Third, I have the traditional worries about power when I read this account of Gandhi.  I.e. that established power is perfectly happy to allow people to sacrifice themselves and/or retreat into some space of spiritual transformation.  If we live in a world of unequally imposed sacrifices, then it seems dangerous to me to embrace sacrifice.  Furthermore, the worldview that sees sacrifice as a (necessary?) pathway to achieving certain goods is precisely the one I wish to combat.  The logic of sacrifice partakes of an economic logic—that everything has its cost—that I want to repudiate.  It seems to me that adherence to that logic only augments suffering—while providing a facile explanation of why suffering must be endured.  I want to see sacrifice as (in the vast majority of cases) as what power imposes on the non-powerful—so I respond to an embrace of sacrifice as the non-powerful doing power’s work for it.

Additionally, I don’t see any compelling reason to believe that practices of self-renunciation and self-sacrifice will lead to “truth.”  Just as possible to claim—like Blake or Wilhelm Reich—that a full-scale embrace of one’s desires is the path to full self-realization.  What would/could count as evidence here? When the desired end—truth or self-realization—is so nebulous?  Even if self-sacrifice has pay-offs you affirm, what would lead me to believe I would get similar results?  Try and see is fine.  But praising sacrifice in the name of truth doesn’t seem to me enough.  Livingston writes: “Truth is one but our perspectives on it are plural” (19), but I would argue (instead) that truths are many.  The pluralism goes deeper than just a multiplicity of perspectives.  There is not one Truth with a capital T, but many truths—and they are not even all compatible with one another.  It’s a messy universe we inhabit—and I am suspicious of all efforts to clean up the mess via assertion of a unifying truth (or any other covering term one prefers.)  In short, I am not a monotheist, but a full-bore pagan.

“Ends-oriented political action characterizes the weapons of the weak: non-violence is a commitment that remains conditional on the good will of others to concede to the justice of one’s demands,” Livingston writes (15).  But I would read it exactly in reverse.  Stepping aside from pushing for ends and eschewing incessant clamoring for justice is the weapon of the weak.  It is tossing in the towel, using non-participation as the only option open because the battle is lost.  And, yes, politics is about trying to engage the “good will” of others by convincing them of the facts of injustice that need to be addressed.  There is no politics without that rhetorical work, without that attempt to sway the others with whom one lives in the polis.  To cede to others the political work that centers around disputes about justice is simply to accept defeat.

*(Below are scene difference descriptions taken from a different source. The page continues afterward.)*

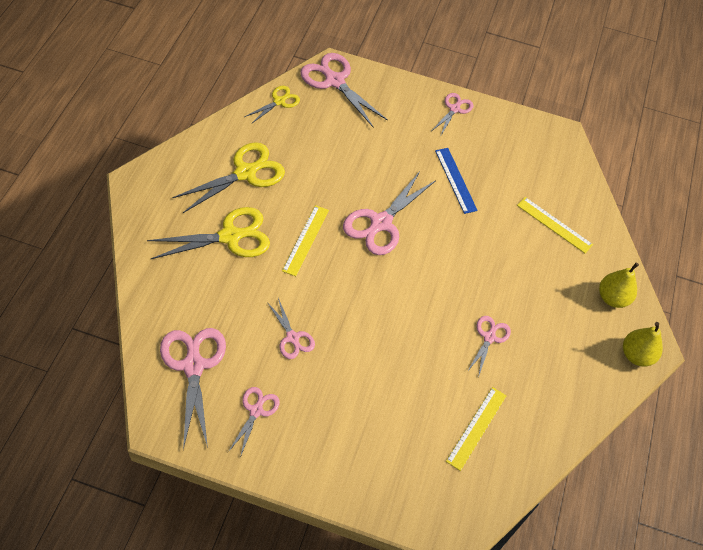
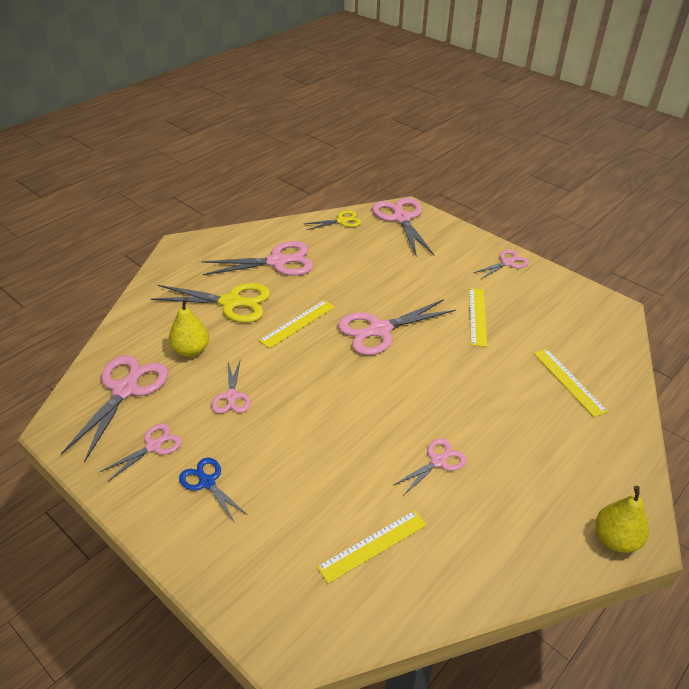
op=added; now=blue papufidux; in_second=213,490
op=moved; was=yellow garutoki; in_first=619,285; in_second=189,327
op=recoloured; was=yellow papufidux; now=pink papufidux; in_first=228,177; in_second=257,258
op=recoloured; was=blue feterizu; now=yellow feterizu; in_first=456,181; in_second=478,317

I am going to stop here—but will use tomorrow’s post to take up another thread in the Livingston’s essay: Gandhi’s analysis of “fear.”  Let me finish by saying that I have no doubt that Livingston’s reading of Gandhi is correct—and that Livingston, in channeling Gandhi, is not necessarily fully endorsing his views.  My point is to say how those Gandhian views do not seem to me terribly productive in the context of our current political battles.